Indian equity markets have not remained immune, with corrections of up to 15% reported across segments. The turbulence has left many mutual fund investors anxious, questioning whether to continue investing or exit the market.
However, financial experts emphasize that long-term investment success depends less on market conditions and more on investor behavior during downturns.
Panic Selling Can Be Costly
Market downturns often test investor patience. Even seasoned investors can feel pressured when portfolios turn negative. But experts warn that panic-driven decisions—such as stopping SIPs or redeeming investments—can lead to long-term losses.
“Panic is the most expensive mistake in investing,” said Jitendra Solanki, highlighting that volatility is an inherent feature of equity markets.
Staying Invested Is Key to Wealth Creation
Equity mutual funds are designed for long-term growth, and patience remains the most critical factor for wealth creation.
Historically, investors who stayed invested through market cycles have generated the strongest returns.
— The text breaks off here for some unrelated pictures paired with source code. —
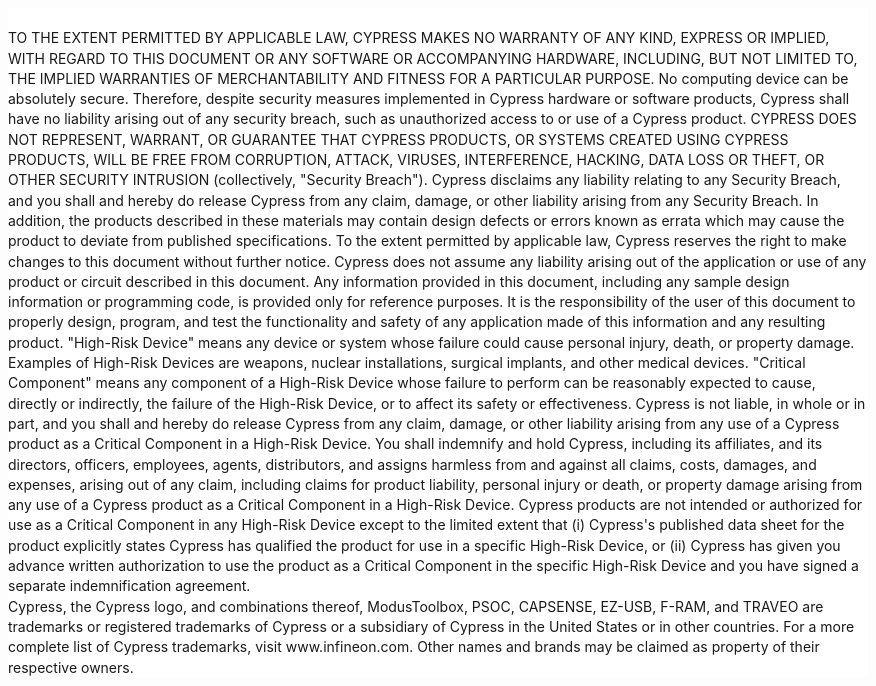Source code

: <br>
TO THE EXTENT PERMITTED BY APPLICABLE LAW, CYPRESS MAKES NO WARRANTY OF ANY KIND, EXPRESS OR IMPLIED, WITH REGARD TO THIS DOCUMENT OR ANY SOFTWARE OR ACCOMPANYING HARDWARE, INCLUDING, BUT NOT LIMITED TO, THE IMPLIED WARRANTIES OF MERCHANTABILITY AND FITNESS FOR A PARTICULAR PURPOSE.  No computing device can be absolutely secure.  Therefore, despite security measures implemented in Cypress hardware or software products, Cypress shall have no liability arising out of any security breach, such as unauthorized access to or use of a Cypress product. CYPRESS DOES NOT REPRESENT, WARRANT, OR GUARANTEE THAT CYPRESS PRODUCTS, OR SYSTEMS CREATED USING CYPRESS PRODUCTS, WILL BE FREE FROM CORRUPTION, ATTACK, VIRUSES, INTERFERENCE, HACKING, DATA LOSS OR THEFT, OR OTHER SECURITY INTRUSION (collectively, "Security Breach").  Cypress disclaims any liability relating to any Security Breach, and you shall and hereby do release Cypress from any claim, damage, or other liability arising from any Security Breach.  In addition, the products described in these materials may contain design defects or errors known as errata which may cause the product to deviate from published specifications. To the extent permitted by applicable law, Cypress reserves the right to make changes to this document without further notice. Cypress does not assume any liability arising out of the application or use of any product or circuit described in this document. Any information provided in this document, including any sample design information or programming code, is provided only for reference purposes.  It is the responsibility of the user of this document to properly design, program, and test the functionality and safety of any application made of this information and any resulting product.  "High-Risk Device" means any device or system whose failure could cause personal injury, death, or property damage.  Examples of High-Risk Devices are weapons, nuclear installations, surgical implants, and other medical devices.  "Critical Component" means any component of a High-Risk Device whose failure to perform can be reasonably expected to cause, directly or indirectly, the failure of the High-Risk Device, or to affect its safety or effectiveness.  Cypress is not liable, in whole or in part, and you shall and hereby do release Cypress from any claim, damage, or other liability arising from any use of a Cypress product as a Critical Component in a High-Risk Device. You shall indemnify and hold Cypress, including its affiliates, and its directors, officers, employees, agents, distributors, and assigns harmless from and against all claims, costs, damages, and expenses, arising out of any claim, including claims for product liability, personal injury or death, or property damage arising from any use of a Cypress product as a Critical Component in a High-Risk Device. Cypress products are not intended or authorized for use as a Critical Component in any High-Risk Device except to the limited extent that (i) Cypress's published data sheet for the product explicitly states Cypress has qualified the product for use in a specific High-Risk Device, or (ii) Cypress has given you advance written authorization to use the product as a Critical Component in the specific High-Risk Device and you have signed a separate indemnification agreement.
<br>
Cypress, the Cypress logo, and combinations thereof, ModusToolbox, PSOC, CAPSENSE, EZ-USB, F-RAM, and TRAVEO are trademarks or registered trademarks of Cypress or a subsidiary of Cypress in the United States or in other countries. For a more complete list of Cypress trademarks, visit www.infineon.com. Other names and brands may be claimed as property of their respective owners.
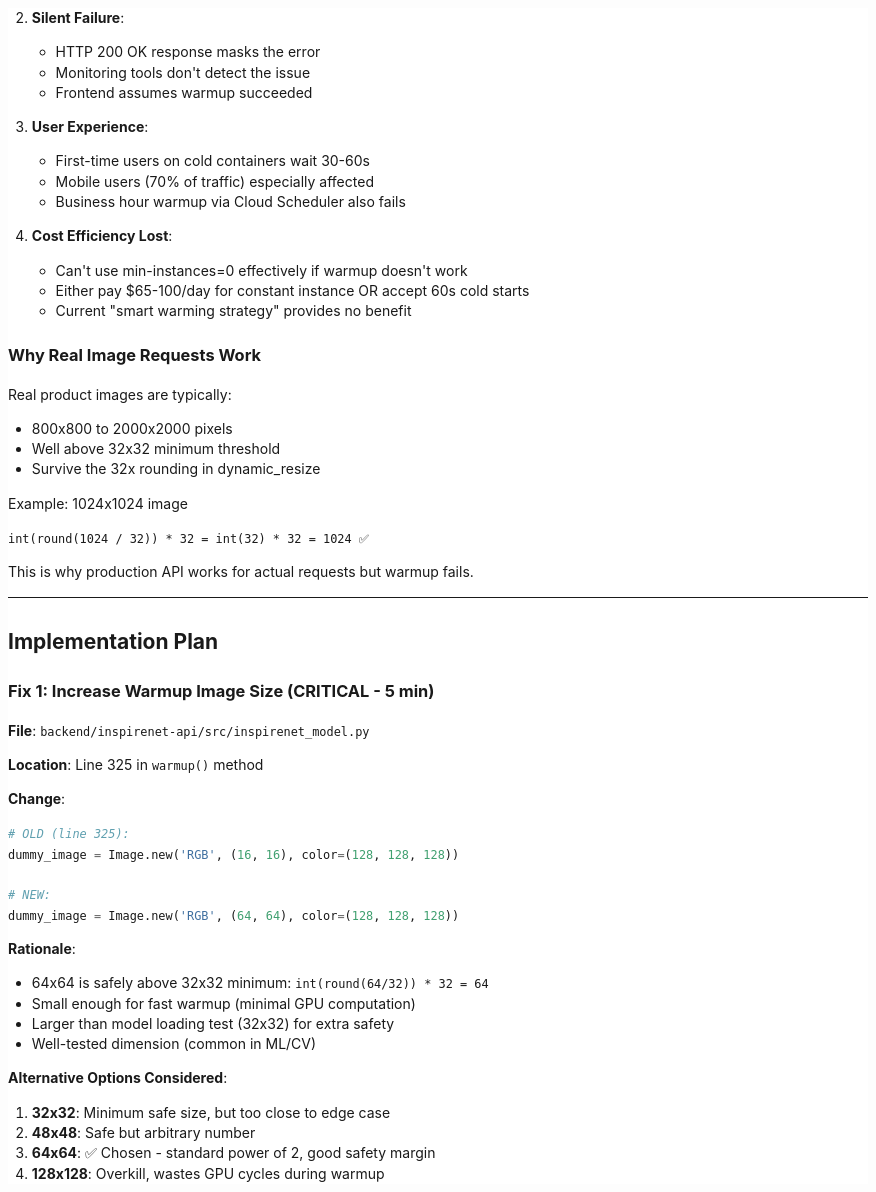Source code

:2. **Silent Failure**:
   - HTTP 200 OK response masks the error
   - Monitoring tools don't detect the issue
   - Frontend assumes warmup succeeded

3. **User Experience**:
   - First-time users on cold containers wait 30-60s
   - Mobile users (70% of traffic) especially affected
   - Business hour warmup via Cloud Scheduler also fails

4. **Cost Efficiency Lost**:
   - Can't use min-instances=0 effectively if warmup doesn't work
   - Either pay $65-100/day for constant instance OR accept 60s cold starts
   - Current "smart warming strategy" provides no benefit

### Why Real Image Requests Work

Real product images are typically:
- 800x800 to 2000x2000 pixels
- Well above 32x32 minimum threshold
- Survive the 32x rounding in dynamic_resize

Example: 1024x1024 image
```
int(round(1024 / 32)) * 32 = int(32) * 32 = 1024 ✅
```

This is why production API works for actual requests but warmup fails.

---

## Implementation Plan

### Fix 1: Increase Warmup Image Size (CRITICAL - 5 min)

**File**: `backend/inspirenet-api/src/inspirenet_model.py`

**Location**: Line 325 in `warmup()` method

**Change**:
```python
# OLD (line 325):
dummy_image = Image.new('RGB', (16, 16), color=(128, 128, 128))

# NEW:
dummy_image = Image.new('RGB', (64, 64), color=(128, 128, 128))
```

**Rationale**:
- 64x64 is safely above 32x32 minimum: `int(round(64/32)) * 32 = 64`
- Small enough for fast warmup (minimal GPU computation)
- Larger than model loading test (32x32) for extra safety
- Well-tested dimension (common in ML/CV)

**Alternative Options Considered**:
1. **32x32**: Minimum safe size, but too close to edge case
2. **48x48**: Safe but arbitrary number
3. **64x64**: ✅ Chosen - standard power of 2, good safety margin
4. **128x128**: Overkill, wastes GPU cycles during warmup
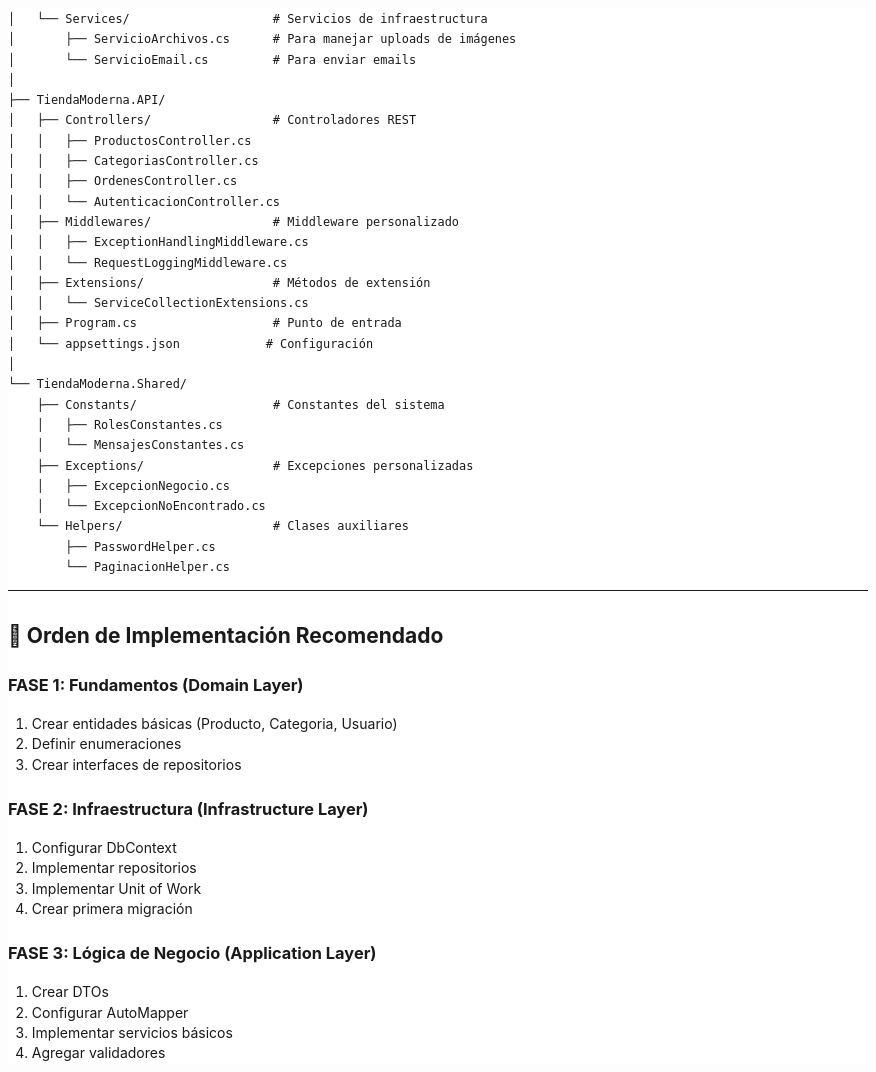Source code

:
 ```
│   └── Services/                    # Servicios de infraestructura
│       ├── ServicioArchivos.cs      # Para manejar uploads de imágenes
│       └── ServicioEmail.cs         # Para enviar emails
│
├── TiendaModerna.API/
│   ├── Controllers/                 # Controladores REST
│   │   ├── ProductosController.cs
│   │   ├── CategoriasController.cs
│   │   ├── OrdenesController.cs
│   │   └── AutenticacionController.cs
│   ├── Middlewares/                 # Middleware personalizado
│   │   ├── ExceptionHandlingMiddleware.cs
│   │   └── RequestLoggingMiddleware.cs
│   ├── Extensions/                  # Métodos de extensión
│   │   └── ServiceCollectionExtensions.cs
│   ├── Program.cs                   # Punto de entrada
│   └── appsettings.json            # Configuración
│
└── TiendaModerna.Shared/
    ├── Constants/                   # Constantes del sistema
    │   ├── RolesConstantes.cs
    │   └── MensajesConstantes.cs
    ├── Exceptions/                  # Excepciones personalizadas
    │   ├── ExcepcionNegocio.cs
    │   └── ExcepcionNoEncontrado.cs
    └── Helpers/                     # Clases auxiliares
        ├── PasswordHelper.cs
        └── PaginacionHelper.cs
```

---

## 🎯 Orden de Implementación Recomendado

### FASE 1: Fundamentos (Domain Layer)
1. Crear entidades básicas (Producto, Categoria, Usuario)
2. Definir enumeraciones
3. Crear interfaces de repositorios

### FASE 2: Infraestructura (Infrastructure Layer)
1. Configurar DbContext
2. Implementar repositorios
3. Implementar Unit of Work
4. Crear primera migración

### FASE 3: Lógica de Negocio (Application Layer)
1. Crear DTOs
2. Configurar AutoMapper
3. Implementar servicios básicos
4. Agregar validadores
Attempting to time the market—exiting during downturns and re-entering later—often leads to missed opportunities.
Market Correction Offers Buying Opportunity
A falling market can actually benefit disciplined investors:
- New Investors: Lower valuations offer an attractive entry point
- Existing Investors: Opportunity to average down investment costs
When markets decline, SIP (Systematic Investment Plan) contributions buy more units at lower prices, significantly enhancing long-term returns when markets recover.
Currently, large-cap, mid-cap, and small-cap segments have seen declines of 8–9% or more, creating potential value zones for long-term investors.
Focus on Risk, Not Just Returns
Experts caution against chasing high-return funds during downturns. Instead, investment decisions should align with individual risk tolerance:
- Large Cap Funds: Offer stability and consistency; ideal as portfolio foundation
- Mid & Small Cap Funds: Suitable only for investors with a 10–15 year horizon due to higher volatility
- Hybrid/Flexi Cap Funds: Provide diversified exposure with dynamic allocation by fund managers
Common Mistakes Investors Should Avoid
- Chasing Past Returns: Avoid investing in funds solely based on last year’s performance
- Lump Sum Investing in Volatile Markets: Prefer staggered investments over large one-time allocations
- Stopping SIPs: Discontinuing SIPs during downturns can hurt long-term compounding
Data Snapshot: Mutual Fund Declines (March 2026)
According to Association of Mutual Funds in India data (as of March 24, 2026):
Large Cap Funds
- ITI Large Cap Fund: -7.02%
- LIC MF Large Cap: -5.57%
- Axis Large Cap Fund: -5.02%
- UTI Large Cap Fund: -4.99%
Mid Cap Funds
- Motilal Oswal Midcap Fund: -10.50%
- Quant Midcap Fund: -8.16%
- SBI Midcap Fund: -4.70%
Small Cap Funds
- Tata Small Cap: -17.41%
- JM Small Cap: -9.49%
- HSBC Small Cap: -8.42%
What Should Investors Do Now?
- Continue SIPs: Lower markets mean more units accumulated
- Review Portfolio: Rebalance asset allocation if required
- Stay Patient: Market downturns often turn into future opportunities
Experts reiterate that sticking to a disciplined investment plan is the most effective strategy during uncertain times.
Gold Is Insurance, Not Speculation
With gold prices hitting record highs amid global uncertainty, investors are increasingly turning to the metal as a safe haven.
However, experts caution against overexposure. Gold should be treated as portfolio insurance rather than a speculative asset.
Investors are advised to limit gold allocation to 5–10% of their overall portfolio and avoid heavy buying at peak price levels.
Outlook: Discipline Will Define Long-Term Success
The current market environment underscores the importance of asset allocation and emotional discipline.
A balanced portfolio that includes equity, debt, and gold can help navigate volatility more effectively. While short-term uncertainty may persist, long-term investors who remain committed to their strategy are more likely to emerge stronger.
In the world of investing, those who withstand volatility ultimately win the long race.